## Do this
Convert the lines in the records, from the one containing "order: Anseriformes" through the end of the records, into a Markdown table. Use the columns Row and Line, number each line, skip blank lines, and leave the pictures out.

## Dataset records
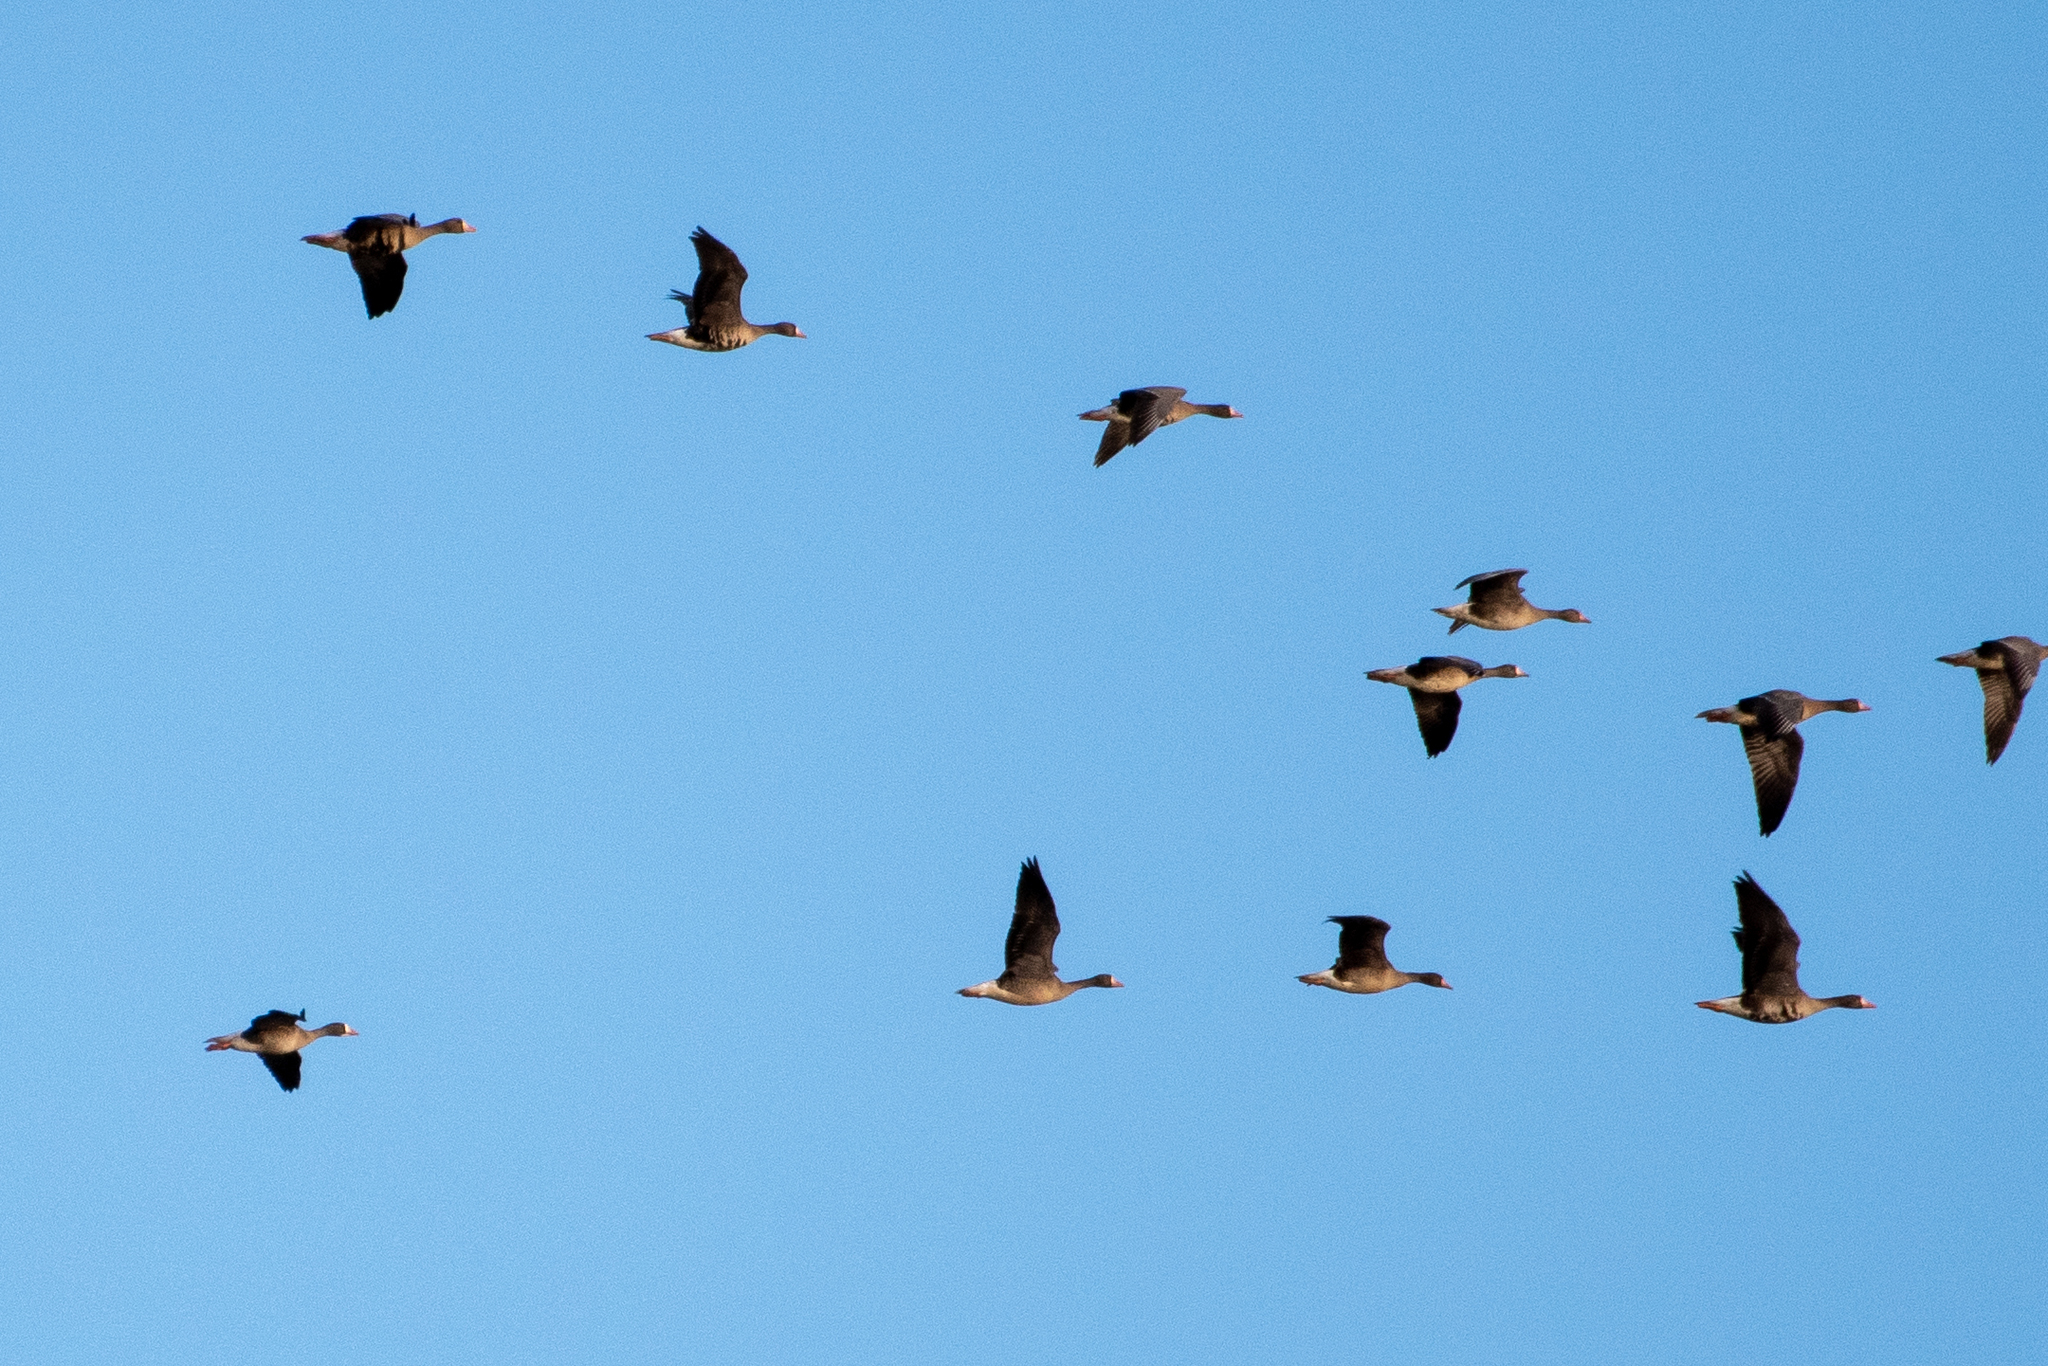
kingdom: Animalia
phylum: Chordata
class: Aves
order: Anseriformes
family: Anatidae
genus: Anser
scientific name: Anser albifrons
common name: Greater white-fronted goose
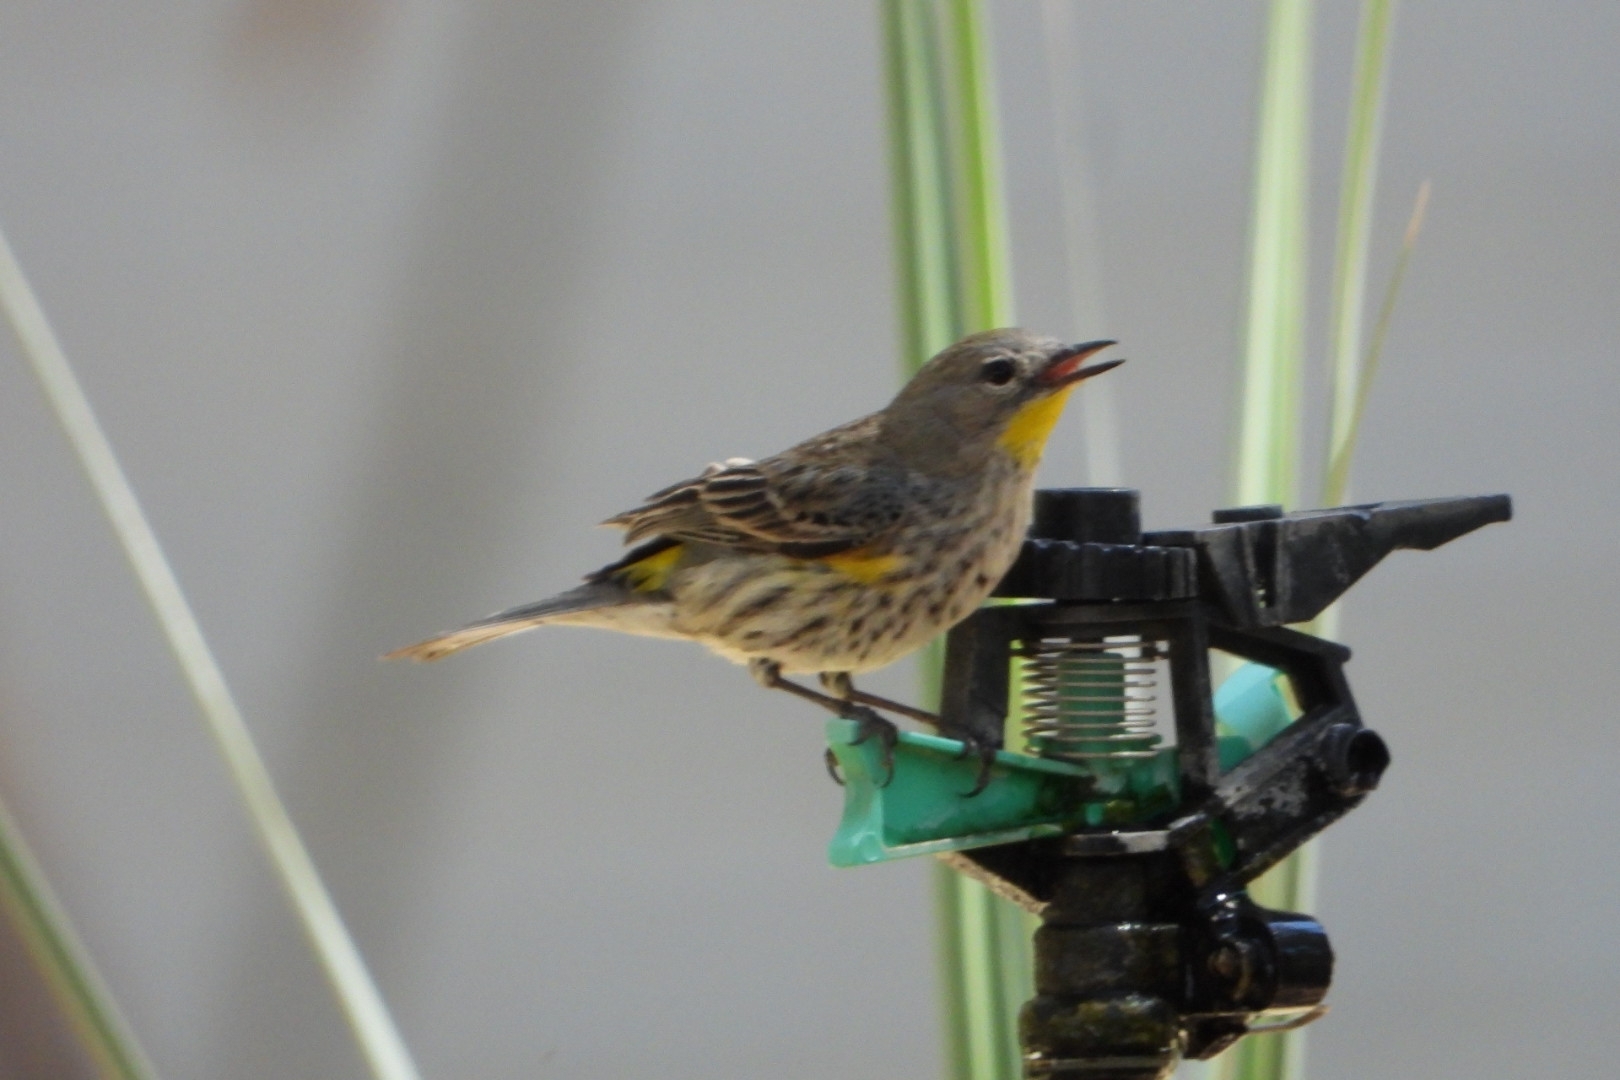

## Answer for this exercise
| Row | Line |
|---|---|
| 1 | order: Anseriformes |
| 2 | family: Anatidae |
| 3 | genus: Anser |
| 4 | scientific name: Anser albifrons |
| 5 | common name: Greater white-fronted goose |